__TEXTAUSZUG__
Sonntag, 22. August 2010

Tag 5: So sitze ich dann alleine in der Küche und stochere auf zwei traurigen Scheiben Toastbrot herum

Vor mir liegt ein Haufen an Fragen. Das erinnert mich an meine Kindheit. Samstags habe ich es gehasst, aufzustehen, weil ich wusste, ich müsste den Hof fegen, das Laub oder einfach den Staub von einer ganzen Woche zusammenfegen.

„Damit die Leute nicht gucken“, hat meine Mutter dann gesagt. „Und wenn sie gucken, was dann?“, habe ich geantwortet, worauf sie mir schnippig mit „Werd’ mal nicht frech“ über den Mund fuhr, ich aber erst recht frech wurde.

Ich malte ihr aus, wie schön es doch wäre, wenn ich all das Laub eben nicht wegfegen würde und es sich mit dem Staub vermischte und dann der Wind käme und es vor die Häuser der ach so feinen Nachbarn wehte. „Die müssten dann alle vor ihrer eigenen Tür kehren“, sagte ich dann zu ihr „jetzt weißt du auch, woher der Ausdruck kommt.“

Meine Mutter führt ein spießiges Leben, weil sie es hasst, wenn die Leute etwas denken könnten. Dabei denkt sie selbst am meisten nach. Das wiederum habe ich von ihr geerbt.
Aber bin ich spießig?

Es ist jedenfalls nicht Samstag, ich bin auch kein Kind mehr, mein Elternhaus ist in weiter Ferne und anstelle von Staub und Laub liegen vor meiner Haustür nur Fragen. Vielleicht sollte ich sie zu Anja rüber fegen, damit sie mir damit helfen kann.

Ich fasse an meinen Kopf. Kein Kater. Komisch. Ich schlief nicht wie ein Stein, ich schlief nicht mal wie ein Wattebausch, das davon träumt, mit einem Stein auszugehen. Ich habe einfach ganz normal geschlafen. Das bereitet mir Sorgen, nicht gesundheitlich, eher emotional. Fang ich jetzt schon damit an, dass mir Dinge egal werden? Dann würde ich ja jetzt nicht darüber nachdenken. Bevor in meinem Kopf wieder eine Gilmore Girls Folge beginnt entschließe ich mich für das Richtige: Frühstück.

So sitze ich dann alleine in der Küche und stochere auf zwei traurigen Scheiben Toastbrot herum, während das Frühstücksfernsehen mir attraktive und gewagte Dekotips für den nahenden Spätsommer näherbringen möchte. Gewagte Dekotips. Was an bunten Kürbissen gewagt ist, frage ich mich glaube ich zurecht. Ich weiß garnicht, wieso wir Deutschen Kürbisse zum dekorieren benutzen, aber man nirgends Kürbisse zum Essen sieht, mit Ausnahme der Tütenkürbissuppe von Maggi und manchen Folgen vom perfekten Dinner. Ob die Tütensuppe allerdings wirklich nach Kürbis schmeckt, davon habe ich keine Ahnung, Vermutlich nicht. Und gewagt ist es wahrscheinlich, weil wir Lebensmittel zum dekorieren benutzen, die in anderen Ländern Kinder vor dem Hungertot bewahren könnten. Nächstes Jahr an Oster dann gewagte Dekotips mit Aidsmedikamenten und Trinkwasser.

Dateneinträge

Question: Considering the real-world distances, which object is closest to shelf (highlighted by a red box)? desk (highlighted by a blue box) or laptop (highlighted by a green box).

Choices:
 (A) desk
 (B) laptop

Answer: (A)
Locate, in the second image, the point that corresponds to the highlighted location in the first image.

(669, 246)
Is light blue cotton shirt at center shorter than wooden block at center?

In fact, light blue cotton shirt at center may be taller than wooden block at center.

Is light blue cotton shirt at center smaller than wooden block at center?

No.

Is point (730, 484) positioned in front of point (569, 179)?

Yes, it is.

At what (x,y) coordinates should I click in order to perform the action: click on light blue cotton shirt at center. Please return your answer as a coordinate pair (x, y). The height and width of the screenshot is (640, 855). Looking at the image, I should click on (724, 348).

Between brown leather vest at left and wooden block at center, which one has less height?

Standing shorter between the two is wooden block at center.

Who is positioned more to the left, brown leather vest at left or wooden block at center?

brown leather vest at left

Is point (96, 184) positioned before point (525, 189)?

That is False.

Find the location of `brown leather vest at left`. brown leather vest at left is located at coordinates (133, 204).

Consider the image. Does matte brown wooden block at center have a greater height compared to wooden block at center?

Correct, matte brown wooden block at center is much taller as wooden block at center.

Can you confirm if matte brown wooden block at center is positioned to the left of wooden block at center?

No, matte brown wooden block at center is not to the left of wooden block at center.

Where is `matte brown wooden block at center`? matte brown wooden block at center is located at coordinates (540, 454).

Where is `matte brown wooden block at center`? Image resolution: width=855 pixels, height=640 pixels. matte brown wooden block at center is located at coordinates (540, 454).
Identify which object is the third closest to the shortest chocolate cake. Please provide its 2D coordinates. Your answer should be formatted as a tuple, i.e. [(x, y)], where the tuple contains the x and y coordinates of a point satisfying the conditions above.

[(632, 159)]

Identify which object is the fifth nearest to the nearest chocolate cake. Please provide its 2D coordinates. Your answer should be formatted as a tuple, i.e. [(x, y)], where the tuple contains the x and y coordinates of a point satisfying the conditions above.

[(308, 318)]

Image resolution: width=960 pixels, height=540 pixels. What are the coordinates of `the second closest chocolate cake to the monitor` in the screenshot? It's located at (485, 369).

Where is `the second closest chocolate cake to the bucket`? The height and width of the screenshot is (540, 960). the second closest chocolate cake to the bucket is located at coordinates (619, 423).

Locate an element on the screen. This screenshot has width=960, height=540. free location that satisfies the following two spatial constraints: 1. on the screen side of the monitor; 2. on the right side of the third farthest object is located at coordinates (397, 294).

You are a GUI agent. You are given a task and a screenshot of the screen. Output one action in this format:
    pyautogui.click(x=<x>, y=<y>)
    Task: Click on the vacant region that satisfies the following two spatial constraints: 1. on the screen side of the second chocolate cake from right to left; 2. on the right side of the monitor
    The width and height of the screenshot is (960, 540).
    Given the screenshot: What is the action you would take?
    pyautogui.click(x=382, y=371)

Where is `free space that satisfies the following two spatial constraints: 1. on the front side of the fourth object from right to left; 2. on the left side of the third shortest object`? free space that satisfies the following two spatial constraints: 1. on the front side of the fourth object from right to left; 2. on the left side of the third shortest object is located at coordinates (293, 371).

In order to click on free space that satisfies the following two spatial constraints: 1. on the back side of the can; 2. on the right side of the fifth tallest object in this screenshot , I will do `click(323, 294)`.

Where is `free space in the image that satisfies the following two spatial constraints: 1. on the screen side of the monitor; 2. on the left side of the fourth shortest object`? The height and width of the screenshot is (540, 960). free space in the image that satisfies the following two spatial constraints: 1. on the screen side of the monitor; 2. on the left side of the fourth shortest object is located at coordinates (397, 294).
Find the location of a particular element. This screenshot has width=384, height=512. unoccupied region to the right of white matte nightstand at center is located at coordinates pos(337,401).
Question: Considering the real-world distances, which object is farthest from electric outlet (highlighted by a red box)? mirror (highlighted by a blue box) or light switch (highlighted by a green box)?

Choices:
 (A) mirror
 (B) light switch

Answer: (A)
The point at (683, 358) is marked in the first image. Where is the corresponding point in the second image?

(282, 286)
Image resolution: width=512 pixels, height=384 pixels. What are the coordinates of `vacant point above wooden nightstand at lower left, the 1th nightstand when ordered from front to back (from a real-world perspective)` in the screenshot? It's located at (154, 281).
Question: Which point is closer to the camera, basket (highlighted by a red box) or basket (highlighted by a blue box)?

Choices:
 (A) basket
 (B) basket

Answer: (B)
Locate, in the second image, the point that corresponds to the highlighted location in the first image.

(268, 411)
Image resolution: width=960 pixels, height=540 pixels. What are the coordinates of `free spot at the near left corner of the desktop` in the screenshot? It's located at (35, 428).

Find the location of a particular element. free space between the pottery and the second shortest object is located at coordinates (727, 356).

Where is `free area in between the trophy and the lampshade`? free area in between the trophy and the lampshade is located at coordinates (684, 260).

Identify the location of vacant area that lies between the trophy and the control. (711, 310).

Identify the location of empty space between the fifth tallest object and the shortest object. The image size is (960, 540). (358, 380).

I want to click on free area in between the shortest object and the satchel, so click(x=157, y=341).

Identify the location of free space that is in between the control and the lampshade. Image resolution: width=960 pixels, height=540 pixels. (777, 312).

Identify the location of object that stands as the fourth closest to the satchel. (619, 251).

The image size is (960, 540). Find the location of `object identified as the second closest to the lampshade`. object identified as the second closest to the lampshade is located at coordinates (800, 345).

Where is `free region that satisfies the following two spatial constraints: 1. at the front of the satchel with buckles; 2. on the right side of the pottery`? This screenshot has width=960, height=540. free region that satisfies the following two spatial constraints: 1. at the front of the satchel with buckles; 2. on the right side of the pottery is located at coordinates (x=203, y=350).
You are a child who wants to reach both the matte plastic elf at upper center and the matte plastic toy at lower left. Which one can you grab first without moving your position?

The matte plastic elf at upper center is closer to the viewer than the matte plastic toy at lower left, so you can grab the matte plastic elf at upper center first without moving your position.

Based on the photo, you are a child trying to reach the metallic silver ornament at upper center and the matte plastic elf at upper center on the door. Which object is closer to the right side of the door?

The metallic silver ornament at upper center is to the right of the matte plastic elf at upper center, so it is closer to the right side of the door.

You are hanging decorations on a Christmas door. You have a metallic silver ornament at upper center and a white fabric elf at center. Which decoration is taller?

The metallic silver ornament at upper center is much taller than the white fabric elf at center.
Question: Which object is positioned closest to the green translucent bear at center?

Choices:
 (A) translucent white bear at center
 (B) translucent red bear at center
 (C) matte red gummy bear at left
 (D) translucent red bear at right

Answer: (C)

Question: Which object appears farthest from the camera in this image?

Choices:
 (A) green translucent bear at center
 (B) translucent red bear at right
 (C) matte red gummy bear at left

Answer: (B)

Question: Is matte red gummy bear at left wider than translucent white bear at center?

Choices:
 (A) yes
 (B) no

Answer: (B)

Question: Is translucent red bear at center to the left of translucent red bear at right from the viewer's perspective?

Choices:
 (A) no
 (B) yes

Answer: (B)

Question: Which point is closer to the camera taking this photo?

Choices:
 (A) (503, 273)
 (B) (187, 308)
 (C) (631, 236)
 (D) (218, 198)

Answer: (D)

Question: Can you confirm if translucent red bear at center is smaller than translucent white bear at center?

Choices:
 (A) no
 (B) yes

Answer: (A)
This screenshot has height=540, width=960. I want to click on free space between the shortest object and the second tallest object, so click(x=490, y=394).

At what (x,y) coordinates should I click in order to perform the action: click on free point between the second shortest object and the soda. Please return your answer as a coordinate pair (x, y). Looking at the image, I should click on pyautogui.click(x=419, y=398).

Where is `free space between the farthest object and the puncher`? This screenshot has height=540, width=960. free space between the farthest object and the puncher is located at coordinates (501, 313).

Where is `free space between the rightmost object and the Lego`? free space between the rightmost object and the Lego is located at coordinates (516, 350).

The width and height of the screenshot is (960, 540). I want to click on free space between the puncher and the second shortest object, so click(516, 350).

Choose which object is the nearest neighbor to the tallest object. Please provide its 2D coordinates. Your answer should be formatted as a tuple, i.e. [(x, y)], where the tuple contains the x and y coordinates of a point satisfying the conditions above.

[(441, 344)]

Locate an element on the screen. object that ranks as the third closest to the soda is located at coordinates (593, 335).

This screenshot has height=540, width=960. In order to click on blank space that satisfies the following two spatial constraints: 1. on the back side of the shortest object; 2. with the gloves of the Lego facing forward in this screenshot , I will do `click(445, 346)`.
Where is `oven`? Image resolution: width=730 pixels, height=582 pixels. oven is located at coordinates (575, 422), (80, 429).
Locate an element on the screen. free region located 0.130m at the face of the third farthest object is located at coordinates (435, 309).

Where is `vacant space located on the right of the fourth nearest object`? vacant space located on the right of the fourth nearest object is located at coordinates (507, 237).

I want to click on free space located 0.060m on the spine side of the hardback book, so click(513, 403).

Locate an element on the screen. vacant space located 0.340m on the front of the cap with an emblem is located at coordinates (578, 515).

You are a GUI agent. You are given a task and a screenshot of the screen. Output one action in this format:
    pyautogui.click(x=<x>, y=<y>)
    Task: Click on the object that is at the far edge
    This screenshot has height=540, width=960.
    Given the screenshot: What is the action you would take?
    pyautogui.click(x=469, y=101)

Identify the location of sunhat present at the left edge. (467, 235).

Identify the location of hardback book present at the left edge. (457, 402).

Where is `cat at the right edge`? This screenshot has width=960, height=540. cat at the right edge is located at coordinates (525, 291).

__AUFGABE 1__
Beantworte anhand des Tagebuchtextes die folgenden Fragen:
(a) Was musste das erzählende Ich als Kind samstags tun?
(b) Zu wem könnte es die Fragen hinüberfegen, damit diese Person hilft?
(c) Was möchte das Frühstücksfernsehen näherbringen?
__AUFGABE 2__
Fasse den Absatz des Tagebuchtextes, der mit „Ich fasse an meinen Kopf“ beginnt, als kurze Liste zusammen, ohne wichtige Fakten wegzulassen.
__AUFGABE 3__
Schreibe den Tagebuchtext über den fünften Tag im Anschluss an seinen letzten Satz weiter.

__SCHRIFTLICHE ANTWORT 1__
(a) Den Hof fegen, also das Laub oder den Staub einer ganzen Woche zusammenfegen.
(b) Zu Anja.
(c) Attraktive und gewagte Dekotips für den nahenden Spätsommer.

__SCHRIFTLICHE ANTWORT 2__
- Kein Kater beim Griff an den Kopf
- Weder besonders tief noch besonders leicht, sondern ganz normal geschlafen
- Das bereitet Sorgen, nicht gesundheitlich, sondern emotional
- Frage, ob einem Dinge egal werden, wird verworfen, weil man sonst nicht darüber nachdenken würde
- Entschluss zum Frühstück, bevor im Kopf wieder eine Gilmore-Girls-Folge beginnt

__SCHRIFTLICHE ANTWORT 3__
Marcel Reich-Ranicki hat einmal im Fernsehen auf die Frage, was er zu den olympischen Spielen in China sagen möchte, geantwortet, dass zu viele Menschen über Dinge sprächen, von denen sie keine Ahnung hätten. Ich habe ihm da sofort grinsend Recht gegeben, doch jetzt gerade, wo ich hier so alleine vor dem traurigen Toast sitze, den nur noch eine ordentliche Scheibe Kinderwurst retten würde und mich selbst innerlich sprechen höre, glaube ich, wenn wir das so wirklich streng durchsetzten, dann müsste ich meinen Kopf zu Gunther von Hagen schicken, damit er ihn mit Plastinade füllt. Wenn du willst, dass etwas ordentlich getan wird, lass es jemanden tun, dem man alles zutraut. Und die beiden Werbeflächen der Kosmetikindustrie im Frühstücksfernsehen müssten sich einen neuen Job suchen.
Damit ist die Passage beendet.